Você é uma menina, uma adolescente que, como todas nessa fase, começa a descobrir sua sexualidade. Você conhece um menino. Ele parece bacana. Vocês ficam. Começam a trocar mensagens e fotos. Sua mãe já disse pra não fazer, mas ele parece tão confiável... Um dia vocês terminam e ele ameaça expor as fotos.
A culpa é de quem?
Dizer para que as mulheres simplesmente não enviem fotos não é apenas culpar a vítima da exposição, é também tolher a sexualidade dela. Sabemos que, num mundo ideal, isso sequer ocorreria.
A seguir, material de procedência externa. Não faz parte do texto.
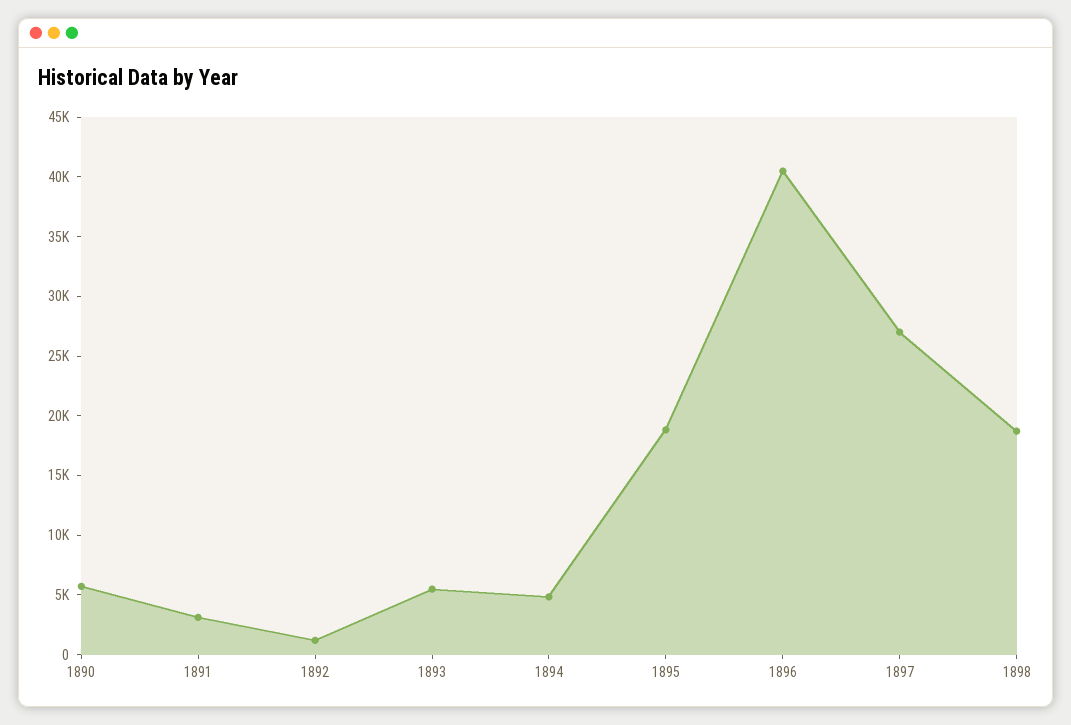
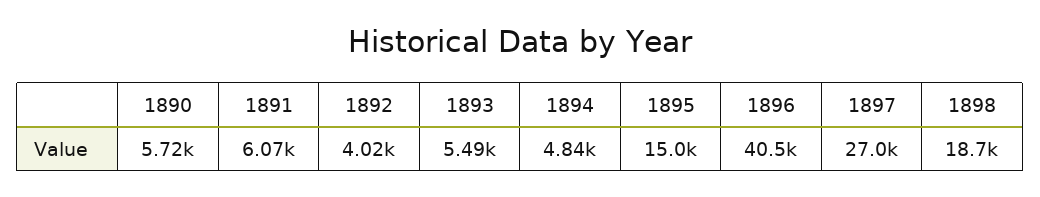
  {
    "1890": 5720,
-   "1891": 3000,
+   "1891": 6070,
-   "1892": 1000,
+   "1892": 4020,
    "1893": 5490,
    "1894": 4840,
-   "1895": 19000,
+   "1895": 15000,
    "1896": 40500,
    "1897": 27000,
    "1898": 18700
  }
E também que o ideal seria que só mulheres adultas e responsáveis, com discernimento, praticassem essas trocas. Orientar as meninas a não mandar fotos íntimas é uma forma de protegê-las, já que o mundo é esse lugar horrível, mas partimos de um princípio errado.
A culpa nunca é da vítima. A culpa é do boçal que ameaça quebrar sua confiança. Isso é crime; temos vários casos de homenzinhos que divulgaram imagens íntimas das ex-companheiras e hoje estão presos. Se a vítima foi menor de idade, um artigo do Estatuto da Criança e do Adolescente prevê pena para quem adquirir, possuir, armazenar, por qualquer meio, fotos e vídeos íntimos.
Há algumas semanas, uma subcelebridade teve uma foto íntima "vazada". Era um homem. Como ele estava dentro do que se espera de um homem másculo e normativo, o que aconteceu? Muitas piadas. Memes. Ele mesmo entrou no jogo. Teve até anúncio associando seu, hm, físico avantajado com vigor e virilidade.
Aí começou: "Quando é nude de mulher vocês fazem escândalo, quando é de homem ficam tudo se mandando no WhatsApp e comentando".
Entendo que o que está em questão é a privacidade da pessoa e que foto alguma deve sair do âmbito privado sem consentimento, mas vamos lá, pensem comigo. Que homem teve sua vida devastada depois de um nude na rede? Que homem foi perseguido e até estuprado porque, se mandou foto pelado, é vagabundo? Piranho? Quem perdeu o emprego por ter o órgão sexual exposto? Que homem teve que deixar de frequentar a escola por estar sendo hostilizado?
Essa é a famosa falsa simetria. Não é a mesma coisa pra um e pra outro porque homens e mulheres não são tratados da mesma forma, especialmente quando se trata de corpo e de sexualidade. Enquanto o homem é criado para ser garanhão, pegar todas e tem sua sexualidade encorajada desde a mais tenra idade (quem lembra do Neymar dizendo pro filho, de uns dois anos, mostrar como "beija as menininha", em uma cena grotesca de um bebê fazendo movimentos com a língua?), as meninas são incentivadas a serem recatadas, a não mostrarem o corpo, sequer conhecerem o corpo. Sentar direito, perninha fechada.
É o fim do mundo que uma garota possa ser ameaçada pela exposição de sua intimidade. Quanto mais jovem, pior a consequência. Várias meninas já entraram em depressão e até se suicidaram.
Pais e mães de meninos: vocês precisam falar com os filhos de vocês. Precisam rever os conceitos de masculinidade que destroem a humanidade dos meninos e os transformam em pessoas cheias de raiva e sem empatia. Eu, mãe de menina, faço o que posso. Mas é muito complicado reeducar filho dos outros. "Seja homem. Seja comedor. Não chore. Não seja mulherzinha." Chega disso. "Prende as suas cabras que meu bode tá solto." Seu filho é um bode? Seu filho não é um bode. Aliás, nunca conheci um bode que ameaçasse expor cabras, então: por favor.
Eu sei que a família não é a única responsável pela educação, posto que não vivemos em uma bolha e a sociedade toda influencia nossas crias. A mudança tem que ser total. Estrutural. E vai demorar. Façamos a nossa parte. Ensinem respeito. Sem essa de que mulher tem que "se dar respeito". O respeito é nosso. Por direito.